I return to my immovable sky, full of ceiling. To my unlockable doorknob. I swallow the skeleton and the key. Lie and lock my mouth shut at the same time. To my corridor of bright disturbance. Here, the moon that I cannot turn off is a lamp. To light up my wardrobe on the floor. I want it to stay there but what I want does not matter. I want salt, olive oil, and a non-stick pan. A fridge stocked with lousy milk. For excellent earl grey tea. I return to my tile of field. It never was mine but I am no longer a passerby. I only have time for it in the evenings so I cannot deny the sunsets here. I cannot deny the sun sets here. The purple walls burn orange in no time.
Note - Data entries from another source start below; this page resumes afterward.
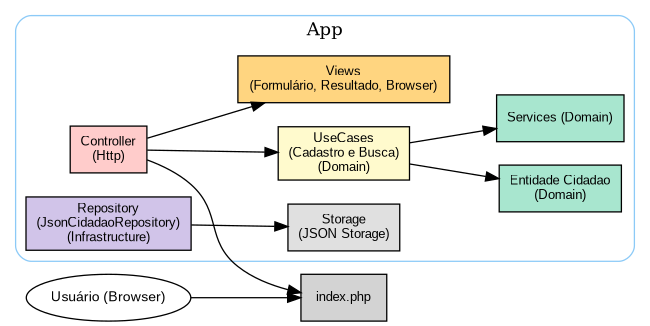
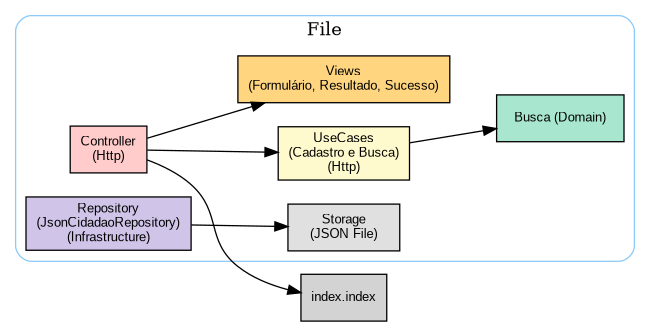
  digraph {
    rankdir=LR
    node [fillcolor="#A8E6CF" fontname=Arial fontsize=10 shape=box style=filled]
-   n1 [label="Entidade Cidadao\n(Domain)"]
-   n2 [label="Services (Domain)"]
-   n3 [fillcolor="#FFFACD" label="UseCases\n(Cadastro e Busca)\n(Domain)"]
+   n2 [label="Busca (Domain)"]
+   n3 [fillcolor="#FFFACD" label="UseCases\n(Cadastro e Busca)\n(Http)"]
    n4 [fillcolor="#FFCCCB" label="Controller\n(Http)"]
    n5 [fillcolor="#D1C4E9" label="Repository\n(JsonCidadaoRepository)\n(Infrastructure)"]
-   n6 [fillcolor="#E0E0E0" label="Storage\n(JSON Storage)"]
-   n7 [fillcolor="#FFD580" label="Views\n(Formulário, Resultado, Browser)"]
-   n8 [fillcolor=lightgray label="index.php"]
-   n9 [fontsize=11 label="Usuário (Browser)" shape=oval style=rounded fillcolor=""]
+   n6 [fillcolor="#E0E0E0" label="Storage\n(JSON File)"]
+   n7 [fillcolor="#FFD580" label="Views\n(Formulário, Resultado, Sucesso)"]
+   n8 [fillcolor=lightgray label="index.index"]
    subgraph cluster_1 {
      color="#8CCAF7"
-     label=App
+     label=File
      style=rounded
-     n1
      n2
      n3
      n4
      n5
      n6
      n7
    }
-   n3 -> n1
    n3 -> n2
    n4 -> n3
    n4 -> n7
    n4 -> n8
    n5 -> n6
-   n9 -> n8
  }
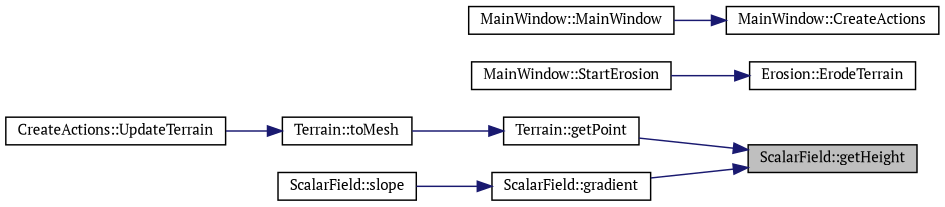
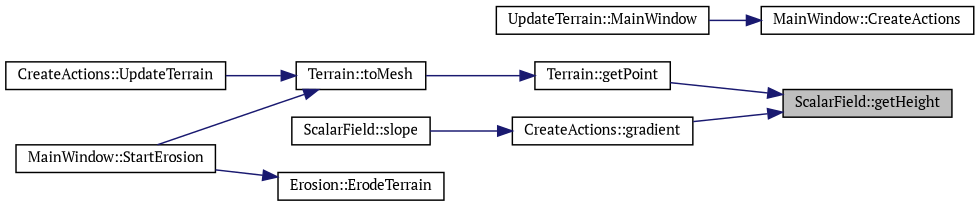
  digraph {
    fontname="PT Serif"
    rankdir=RL
    node [color=black fillcolor=white fontname="PT Serif" fontsize=10 shape=record style=filled]
    edge [color=midnightblue dir=back fontname="PT Serif" fontsize=10 labelfontname=Helvetica labelfontsize=10 style=solid]
    n1 [fillcolor=grey75 fontcolor=black height=0.2 label="ScalarField::getHeight" width=0.4]
    n2 [height=0.2 label="Terrain::getPoint" width=0.4]
-   n3 [height=0.2 label="ScalarField::gradient" width=0.4]
+   n3 [height=0.2 label="CreateActions::gradient" width=0.4]
    n4 [height=0.2 label="Erosion::ErodeTerrain" width=0.4]
    n5 [height=0.2 label="MainWindow::StartErosion" width=0.4]
    n6 [height=0.2 label="Terrain::toMesh" width=0.4]
    n7 [height=0.2 label="ScalarField::slope" width=0.4]
    n8 [height=0.2 label="MainWindow::CreateActions" width=0.4]
-   n9 [height=0.2 label="MainWindow::MainWindow" width=0.4]
+   n9 [height=0.2 label="UpdateTerrain::MainWindow" width=0.4]
    n10 [height=0.2 label="CreateActions::UpdateTerrain" width=0.4]
    n1 -> n2
    n1 -> n3
    n2 -> n6
    n3 -> n7
    n4 -> n5
+   n6 -> n5
    n6 -> n10
    n8 -> n9
  }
I’ve gotten so good at existing. Except when the sight of golden retriever puppies invokes a Pavlovian response in me. Except when I realized the moon was never mine and decided to never revisit it again. Except when everyone but me pretended to be fixed. Except when I thought, “I would take loneliness over this; I would take the earliest flight to anywhere.” Except when I was struck by how wistful I felt at the sight of two sisters with their mother and grandmother on the bus. Except when I am your heart full of wine. That is to say, almost every night for the past five months. Except when sleep escapes me. Except when I forget to lock the door. Except when I unlearned how to write. Except that this December will not be like the last, and absence is not an option anymore.